**PROBLEM**
Check each line of the data, and copy those where "monitor" appears.

[Records from a dataset]
################

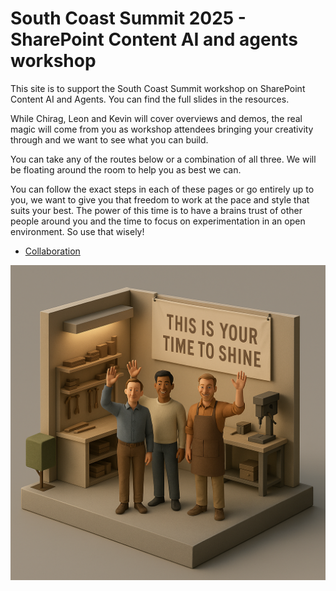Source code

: # South Coast Summit 2025 - SharePoint Content AI and agents workshop

This site is to support the South Coast Summit workshop on SharePoint Content AI and Agents. You can find the full slides in the resources.

While Chirag, Leon and Kevin will cover overviews and demos, the real magic will come from you as workshop attendees bringing your creativity through and we want to see what you can build.

You can take any of the routes below or a combination of all three. We will be floating around the room to help you as best we can.

You can follow the exact steps in each of these pages or go entirely up to you, we want to give you that freedom to work at the pace and style that suits your best. The power of this time is to have a brains trust of other people around you and the time to focus on experimentation in an open environment. So use that wisely!


- [Collaboration](collaboration.md)



![Welcome](assets/Welcome.png)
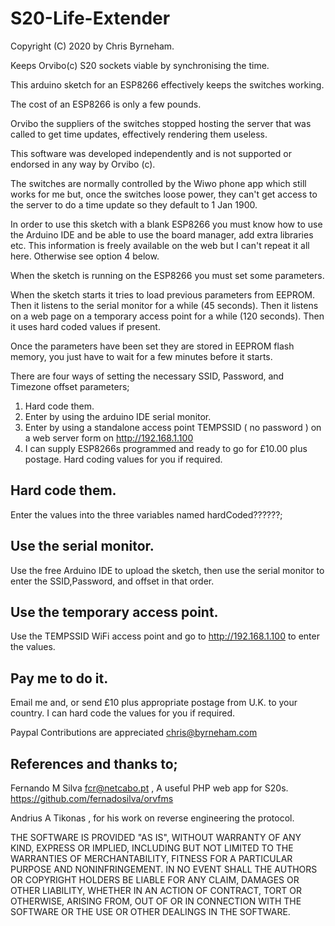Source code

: # S20-Life-Extender

Copyright (C) 2020 by Chris Byrneham.

Keeps Orvibo(c) S20 sockets viable by synchronising the time.

This arduino sketch for an ESP8266 effectively keeps the switches working.

The cost of an ESP8266 is only a few pounds. 

Orvibo the suppliers of the switches stopped hosting the server that was called to get time updates, effectively rendering them useless.

This software was developed independently and is not supported or endorsed in any way by Orvibo (c).

The switches are normally controlled by the Wiwo phone app which still works for me but,
once the switches loose power, they can't get access to the server to do a time update so they default to 1 Jan 1900.

In order to use this sketch with a blank ESP8266 you must know how to use the Arduino IDE and be able to use the board manager, add extra libraries etc. This information is freely available on the web but I can't repeat it all here. Otherwise see option 4 below.

When the sketch is running on the ESP8266 you must set some parameters.

When the sketch starts it tries to load previous parameters from EEPROM.
Then it listens to the serial monitor for a while (45 seconds).
Then it listens on a web page on a temporary access point for a while (120 seconds).
Then it uses hard coded values if present.

Once the parameters have been set they are stored in EEPROM flash memory, you just have to wait for a few minutes before it starts.

There are four ways of setting the necessary SSID, Password, and Timezone offset parameters;

1) Hard code them.
2) Enter by using the arduino IDE serial monitor.
3) Enter by using a standalone access point TEMPSSID ( no password ) on a web server form on http://192.168.1.100
4) I can supply ESP8266s programmed and ready to go for £10.00 plus postage. Hard coding values for you if required.


## Hard code them.

Enter the values into the three variables named hardCoded??????;

## Use the serial monitor.

Use the free Arduino IDE to upload the sketch, then use the serial monitor to enter the SSID,Password, and offset in that order.

## Use the temporary access point.

Use the TEMPSSID WiFi access point and go to http://192.168.1.100 to enter the values.

## Pay me to do it.

Email me and, or send £10 plus appropriate postage from U.K. to your country. I can hard code the values for you if required.

Paypal Contributions are appreciated  chris@byrneham.com


## References and thanks to;

Fernando M Silva  fcr@netcabo.pt , A useful PHP web app for S20s. https://github.com/fernadosilva/orvfms

Andrius A Tikonas , for his work on reverse engineering the protocol.

THE SOFTWARE IS PROVIDED "AS IS", WITHOUT WARRANTY OF ANY KIND, EXPRESS OR IMPLIED, INCLUDING BUT NOT LIMITED TO THE WARRANTIES OF MERCHANTABILITY, FITNESS FOR A PARTICULAR PURPOSE AND NONINFRINGEMENT. IN NO EVENT SHALL THE AUTHORS OR COPYRIGHT HOLDERS BE LIABLE FOR ANY CLAIM, DAMAGES OR OTHER LIABILITY, WHETHER IN AN ACTION OF CONTRACT, TORT OR OTHERWISE, ARISING FROM, OUT OF OR IN CONNECTION WITH THE SOFTWARE OR THE USE OR OTHER DEALINGS IN THE SOFTWARE.
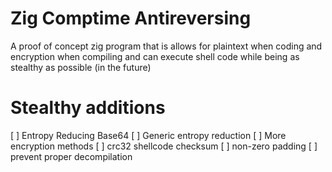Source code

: # Zig Comptime Antireversing

A proof of concept zig program that is allows for plaintext when coding and encryption when compiling and can execute shell code while being as stealthy as possible (in the future) 

# Stealthy additions
[ ] Entropy Reducing Base64
[ ] Generic entropy reduction
[ ] More encryption methods
[ ] crc32 shellcode checksum
[ ] non-zero padding
[ ] prevent proper decompilation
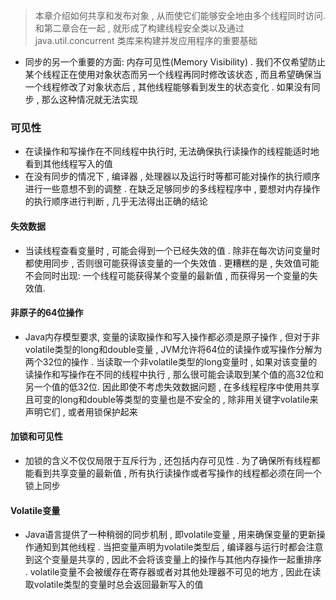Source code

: > 本章介绍如何共享和发布对象 , 从而使它们能够安全地由多个线程同时访问. 和第二章合在一起 , 就形成了构建线程安全类以及通过 java.util.concurrent 类库来构建并发应用程序的重要基础

* 同步的另一个重要的方面: 内存可见性(Memory Visibility) . 我们不仅希望防止某个线程正在使用对象状态而另一个线程再同时修改该状态 , 而且希望确保当一个线程修改了对象状态后 , 其他线程能够看到发生的状态变化 . 如果没有同步 , 那么这种情况就无法实现

### 可见性

* 在读操作和写操作在不同线程中执行时, 无法确保执行读操作的线程能适时地看到其他线程写入的值
* 在没有同步的情况下 , 编译器 , 处理器以及运行时等都可能对操作的执行顺序进行一些意想不到的调整 . 在缺乏足够同步的多线程程序中 , 要想对内存操作的执行顺序进行判断 , 几乎无法得出正确的结论

#### 失效数据

* 当读线程查看变量时 , 可能会得到一个已经失效的值 . 除非在每次访问变量时都使用同步 , 否则很可能获得该变量的一个失效值 . 更糟糕的是 , 失效值可能不会同时出现: 一个线程可能获得某个变量的最新值 , 而获得另一个变量的失效值.

#### 非原子的64位操作

* Java内存模型要求, 变量的读取操作和写入操作都必须是原子操作 , 但对于非volatile类型的long和double变量 , JVM允许将64位的读操作或写操作分解为两个32位的操作 . 当读取一个非volatile类型的long变量时 , 如果对该变量的读操作和写操作在不同的线程中执行 , 那么很可能会读取到某个值的高32位和另一个值的低32位. 因此即使不考虑失效数据问题 , 在多线程程序中使用共享且可变的long和double等类型的变量也是不安全的 , 除非用关键字volatile来声明它们 , 或者用锁保护起来

#### 加锁和可见性

* 加锁的含义不仅仅局限于互斥行为 , 还包括内存可见性 . 为了确保所有线程都能看到共享变量的最新值 , 所有执行读操作或者写操作的线程都必须在同一个锁上同步

#### Volatile变量

* Java语言提供了一种稍弱的同步机制 , 即volatile变量 , 用来确保变量的更新操作通知到其他线程 . 当把变量声明为volatile类型后 , 编译器与运行时都会注意到这个变量是共享的 , 因此不会将该变量上的操作与其他内存操作一起重排序 . volatile变量不会被缓存在寄存器或者对其他处理器不可见的地方 , 因此在读取volatile类型的变量时总会返回最新写入的值





















































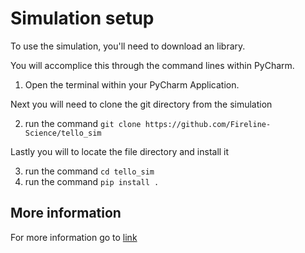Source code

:# Simulation setup
To use the simulation, you'll need to download an library.

You will accomplice this through the command lines within PyCharm.

1. Open the terminal within your PyCharm Application.

Next you will need to clone the git directory from the simulation

2. run the command  `git clone https://github.com/Fireline-Science/tello_sim`

Lastly you will to locate the file directory and install it

3. run the command `cd tello_sim`
4. run the command `pip install .`

## More information
For more information go to [link](https://github.com/Fireline-Science/tello_sim)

################

**ANSWER SPACE**
Then it listens to the serial monitor for a while (45 seconds).
2) Enter by using the arduino IDE serial monitor.
## Use the serial monitor.
Use the free Arduino IDE to upload the sketch, then use the serial monitor to enter the SSID,Password, and offset in that order.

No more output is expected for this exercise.